The authors of the study, Melanie Brucks and Jonathan Levay, found that the experiment showed face-to-face pairs produced more ideas, and more creative ideas, compared to those who met virtually.

However, when it came to selecting which idea to put forward, both groups were equally effective, the results showed. The study pointed out that by using eye-tracking data, the authors found that virtual partners spent more time looking directly at each other, as opposed to gazing around the room.

According to the authors, the findings suggest that visual focus narrows when people use a computer, which in turn limits their cognitive focus.

“Departing from previous theories that focus on how oral and written technologies limit the synchronicity and extent of information exchanged, we find that our effects are driven by differences in the physical nature of videoconferencing and in-person interactions,” the authors wrote.

“Specifically, using eye-gaze and recall measures, as well as latent semantic analysis, we demonstrate that videoconferencing hampers idea generation because it focuses communicators on a screen, which prompts a narrower cognitive focus.”

The authors concluded, based on the results, that “virtual interaction comes with a cognitive cost for creative idea generation”.

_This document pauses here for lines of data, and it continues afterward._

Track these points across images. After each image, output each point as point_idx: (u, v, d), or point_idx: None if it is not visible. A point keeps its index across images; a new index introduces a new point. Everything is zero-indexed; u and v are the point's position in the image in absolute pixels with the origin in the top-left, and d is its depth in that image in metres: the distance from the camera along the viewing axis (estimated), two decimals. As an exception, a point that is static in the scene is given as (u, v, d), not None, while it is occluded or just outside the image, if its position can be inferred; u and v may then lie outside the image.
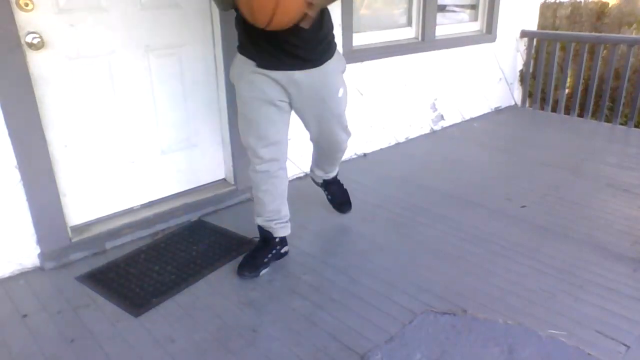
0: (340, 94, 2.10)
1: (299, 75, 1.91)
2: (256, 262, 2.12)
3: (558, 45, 4.41)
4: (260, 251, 2.16)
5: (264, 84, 1.91)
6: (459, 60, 4.01)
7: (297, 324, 1.84)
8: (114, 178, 2.41)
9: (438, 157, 3.54)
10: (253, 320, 1.85)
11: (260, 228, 2.19)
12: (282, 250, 2.22)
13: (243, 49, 1.93)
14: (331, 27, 1.99)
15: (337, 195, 2.63)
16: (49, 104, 2.12)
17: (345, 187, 2.68)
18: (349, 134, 2.28)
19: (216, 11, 2.49)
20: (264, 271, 2.13)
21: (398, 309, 1.90)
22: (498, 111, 4.62)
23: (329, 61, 1.98)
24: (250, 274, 2.09)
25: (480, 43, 4.18)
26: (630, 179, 3.06)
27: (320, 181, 2.60)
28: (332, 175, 2.55)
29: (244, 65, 1.92)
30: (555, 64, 4.39)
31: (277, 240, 2.18)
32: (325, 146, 2.29)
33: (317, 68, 1.94)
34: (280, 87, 1.93)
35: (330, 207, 2.67)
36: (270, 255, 2.15)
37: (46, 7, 2.03)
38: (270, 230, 2.16)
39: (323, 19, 1.89)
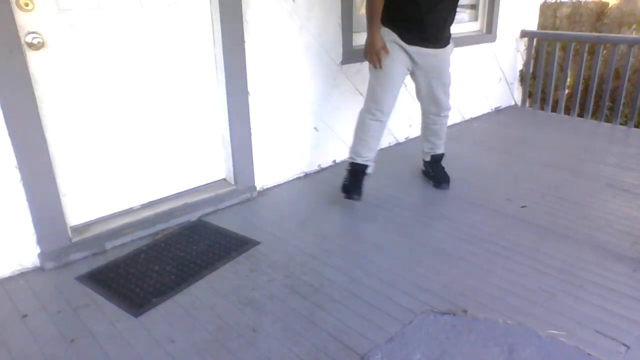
0: (449, 70, 2.70)
1: (429, 51, 2.55)
2: (359, 189, 2.64)
3: (558, 45, 4.41)
4: (358, 181, 2.67)
5: (402, 53, 2.52)
6: (459, 60, 4.00)
7: (297, 324, 1.84)
8: (114, 178, 2.41)
9: (438, 157, 3.53)
10: (253, 320, 1.85)
11: (355, 164, 2.67)
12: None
13: (388, 23, 2.48)
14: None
15: (438, 173, 2.99)
16: (49, 104, 2.12)
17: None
18: (449, 104, 2.80)
19: (216, 11, 2.49)
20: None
21: (398, 309, 1.90)
22: (498, 111, 4.62)
23: (449, 45, 2.64)
24: (359, 198, 2.63)
25: (480, 43, 4.18)
26: (630, 179, 3.06)
27: (428, 159, 2.98)
28: (438, 150, 2.94)
29: (386, 35, 2.49)
30: (556, 64, 4.39)
31: (366, 174, 2.69)
32: (432, 106, 2.76)
33: (443, 49, 2.59)
34: (410, 58, 2.55)
35: (329, 205, 2.69)
36: (362, 185, 2.67)
37: (46, 7, 2.03)
38: (366, 164, 2.67)
39: (456, 5, 2.56)
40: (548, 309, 1.89)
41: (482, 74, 4.32)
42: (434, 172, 3.00)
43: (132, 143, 2.43)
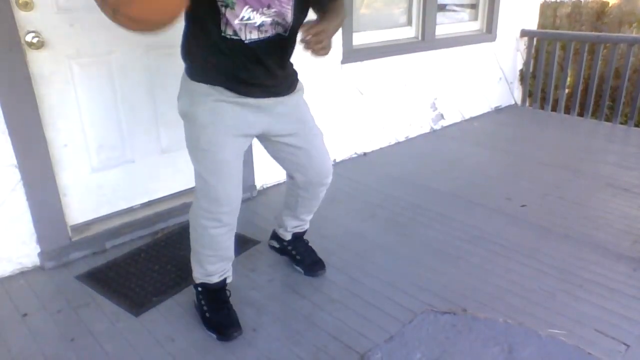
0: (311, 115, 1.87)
1: (275, 101, 1.69)
2: (233, 317, 1.82)
3: (558, 45, 4.41)
4: (223, 305, 1.84)
5: (233, 114, 1.61)
6: (459, 59, 4.01)
7: (297, 324, 1.84)
8: (114, 178, 2.40)
9: (438, 156, 3.53)
10: (253, 320, 1.85)
11: (207, 285, 1.83)
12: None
13: (203, 75, 1.60)
14: None
15: (306, 253, 2.18)
16: (49, 104, 2.11)
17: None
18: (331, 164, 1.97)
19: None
20: None
21: (398, 308, 1.90)
22: (498, 111, 4.62)
23: (299, 89, 1.79)
24: (239, 331, 1.78)
25: (480, 42, 4.18)
26: (630, 178, 3.06)
27: (289, 238, 2.17)
28: (305, 227, 2.16)
29: (203, 96, 1.60)
30: (556, 64, 4.39)
31: (227, 287, 1.89)
32: (314, 176, 1.89)
33: (290, 94, 1.74)
34: (248, 118, 1.65)
35: (328, 205, 2.44)
36: (231, 306, 1.86)
37: (46, 7, 2.02)
38: (226, 277, 1.86)
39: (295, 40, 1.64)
40: (548, 308, 1.89)
41: (482, 73, 4.32)
42: (301, 255, 2.16)
43: (132, 142, 2.42)
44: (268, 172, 2.93)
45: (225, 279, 1.85)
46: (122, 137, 2.38)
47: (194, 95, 1.62)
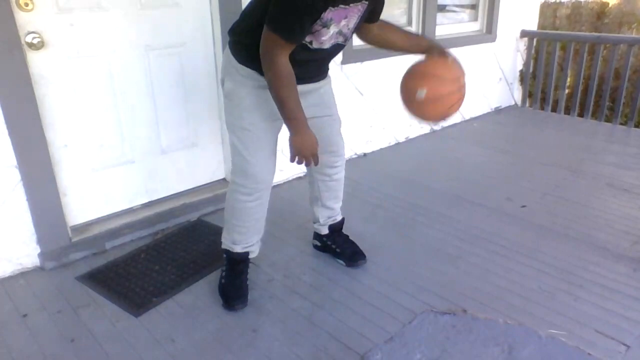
0: (332, 92, 2.01)
1: (309, 87, 1.84)
2: (242, 291, 1.95)
3: (558, 45, 4.41)
4: (239, 277, 1.98)
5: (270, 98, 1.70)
6: (459, 60, 4.01)
7: (297, 324, 1.84)
8: (114, 178, 2.41)
9: (438, 157, 3.53)
10: (253, 320, 1.85)
11: (231, 254, 1.96)
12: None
13: (249, 62, 1.69)
14: None
15: (345, 244, 2.24)
16: (49, 104, 2.12)
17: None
18: (344, 150, 2.11)
19: (216, 11, 2.49)
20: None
21: (398, 308, 1.90)
22: (498, 111, 4.62)
23: (328, 76, 1.97)
24: (243, 304, 1.91)
25: (480, 43, 4.18)
26: (630, 178, 3.06)
27: (326, 231, 2.22)
28: (338, 217, 2.23)
29: (249, 79, 1.72)
30: (555, 64, 4.39)
31: (249, 264, 2.02)
32: (325, 155, 1.97)
33: (324, 80, 1.93)
34: None
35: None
36: (246, 283, 1.99)
37: (46, 7, 2.03)
38: (249, 252, 1.99)
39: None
40: (548, 308, 1.89)
41: (482, 73, 4.32)
42: (341, 247, 2.22)
43: (132, 142, 2.43)
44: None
45: (247, 253, 1.97)
46: (122, 137, 2.38)
47: (238, 76, 1.73)
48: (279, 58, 1.55)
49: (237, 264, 1.98)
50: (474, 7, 4.24)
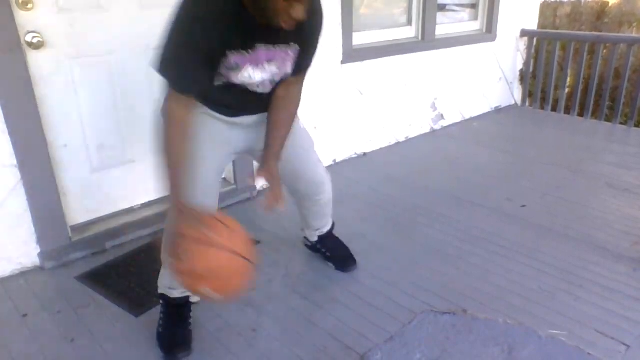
0: (302, 126, 1.83)
1: (261, 116, 1.64)
2: (185, 336, 1.73)
3: (558, 45, 4.41)
4: (180, 322, 1.74)
5: (219, 127, 1.58)
6: (459, 59, 4.01)
7: (297, 324, 1.84)
8: (114, 178, 2.40)
9: (438, 157, 3.53)
10: (253, 320, 1.85)
11: (168, 299, 1.73)
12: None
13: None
14: None
15: (336, 249, 2.18)
16: (49, 104, 2.11)
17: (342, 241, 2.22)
18: (325, 172, 1.95)
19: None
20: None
21: (398, 308, 1.90)
22: (498, 111, 4.62)
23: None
24: (187, 352, 1.69)
25: (480, 42, 4.18)
26: (630, 178, 3.06)
27: (316, 238, 2.16)
28: (326, 229, 2.15)
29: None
30: (556, 64, 4.39)
31: (191, 307, 1.79)
32: (305, 186, 1.90)
33: None
34: (235, 134, 1.64)
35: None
36: (189, 328, 1.76)
37: (46, 7, 2.02)
38: (187, 297, 1.75)
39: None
40: (548, 308, 1.89)
41: (482, 73, 4.32)
42: (331, 251, 2.16)
43: (132, 142, 2.42)
44: (268, 172, 2.93)
45: (187, 297, 1.73)
46: (122, 137, 2.38)
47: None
48: (172, 106, 1.35)
49: (176, 309, 1.74)
50: (474, 6, 4.24)
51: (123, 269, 2.18)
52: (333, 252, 2.17)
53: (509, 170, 3.27)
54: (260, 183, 2.91)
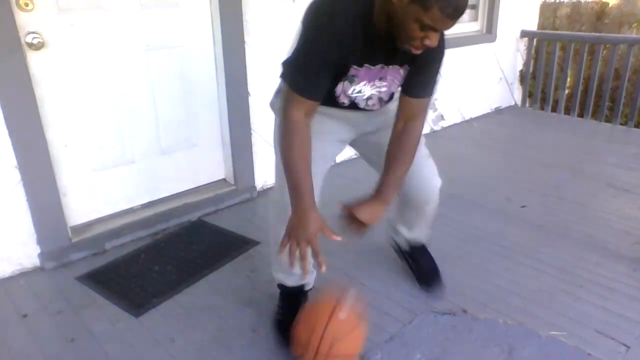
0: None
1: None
2: None
3: (558, 45, 4.41)
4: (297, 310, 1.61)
5: (330, 122, 1.61)
6: (459, 60, 4.01)
7: (297, 324, 1.84)
8: (114, 178, 2.41)
9: (438, 157, 3.50)
10: (253, 320, 1.85)
11: (284, 287, 1.79)
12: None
13: None
14: None
15: (425, 267, 2.06)
16: (49, 104, 2.11)
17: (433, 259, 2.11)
18: (438, 177, 1.94)
19: (216, 11, 2.49)
20: None
21: (398, 308, 1.90)
22: (498, 111, 4.62)
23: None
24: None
25: (480, 43, 4.18)
26: (630, 179, 3.06)
27: (407, 248, 2.06)
28: (418, 239, 2.03)
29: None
30: (555, 64, 4.39)
31: (307, 295, 1.83)
32: (412, 191, 1.89)
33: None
34: (350, 123, 1.67)
35: (328, 209, 2.34)
36: None
37: (46, 7, 2.03)
38: (304, 283, 1.79)
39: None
40: (548, 308, 1.89)
41: (482, 74, 4.32)
42: (418, 267, 2.09)
43: (132, 142, 2.42)
44: (268, 172, 2.93)
45: (302, 286, 1.79)
46: (122, 137, 2.38)
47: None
48: (292, 112, 1.38)
49: (292, 298, 1.79)
50: (474, 7, 4.24)
51: (123, 269, 2.18)
52: (421, 268, 2.05)
53: (509, 170, 3.27)
54: (261, 183, 2.91)
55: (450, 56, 1.82)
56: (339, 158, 3.36)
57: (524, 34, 4.55)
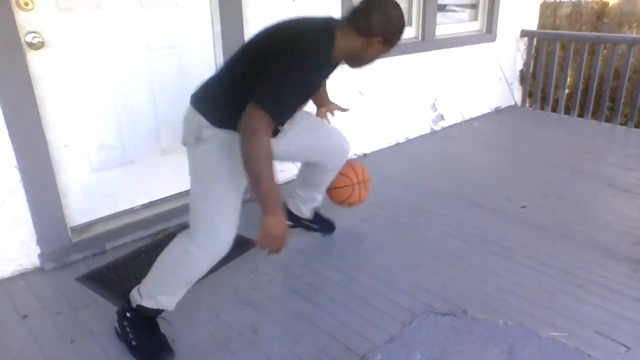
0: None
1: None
2: (164, 343, 1.70)
3: (558, 45, 4.41)
4: (156, 333, 1.72)
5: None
6: (459, 60, 4.01)
7: (297, 324, 1.84)
8: (114, 178, 2.40)
9: (438, 157, 3.53)
10: (253, 320, 1.85)
11: (145, 310, 1.67)
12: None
13: (226, 124, 1.59)
14: None
15: (321, 221, 2.46)
16: (49, 104, 2.11)
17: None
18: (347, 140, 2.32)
19: (216, 11, 2.49)
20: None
21: (398, 309, 1.90)
22: (498, 111, 4.62)
23: None
24: (173, 355, 1.68)
25: (480, 43, 4.18)
26: (630, 179, 3.06)
27: (309, 215, 2.38)
28: (317, 202, 2.36)
29: (225, 142, 1.60)
30: (555, 64, 4.39)
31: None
32: (337, 158, 2.25)
33: None
34: None
35: (328, 205, 2.50)
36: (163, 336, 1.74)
37: (46, 7, 2.02)
38: (167, 309, 1.71)
39: None
40: (548, 309, 1.89)
41: (482, 73, 4.32)
42: (319, 224, 2.46)
43: (132, 142, 2.42)
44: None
45: (162, 311, 1.72)
46: (122, 138, 2.38)
47: (214, 141, 1.61)
48: (264, 137, 1.45)
49: (152, 318, 1.72)
50: (474, 6, 4.24)
51: (123, 269, 2.17)
52: (321, 223, 2.45)
53: (509, 170, 3.27)
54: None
55: (450, 56, 1.84)
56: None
57: (524, 33, 4.55)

“Our results indicate that, in these hybrid setups, it might make sense to prioritise creative idea generation during in-person meetings,” the study said, cautioning that the results have only documented the cognitive cost of virtual interactions but have not determined the extent to which a company should use virtual collaboration.

These findings are echoed in Read’s latest quarterly benchmark study on the health of virtual meeting, which found that nearly a quarter of participants in a meeting felt disengaged, while another 15% of meetings had a negative sentiment. It also showed that there was a 37% increase in disengaged participants from the first quarter to the last quarter of meetings that ran for more than 50 minutes.

The study, conducted between January and March 2022, also reported that just over half of all meetings went over schedule by at least a minute, while 31% of meetings start late.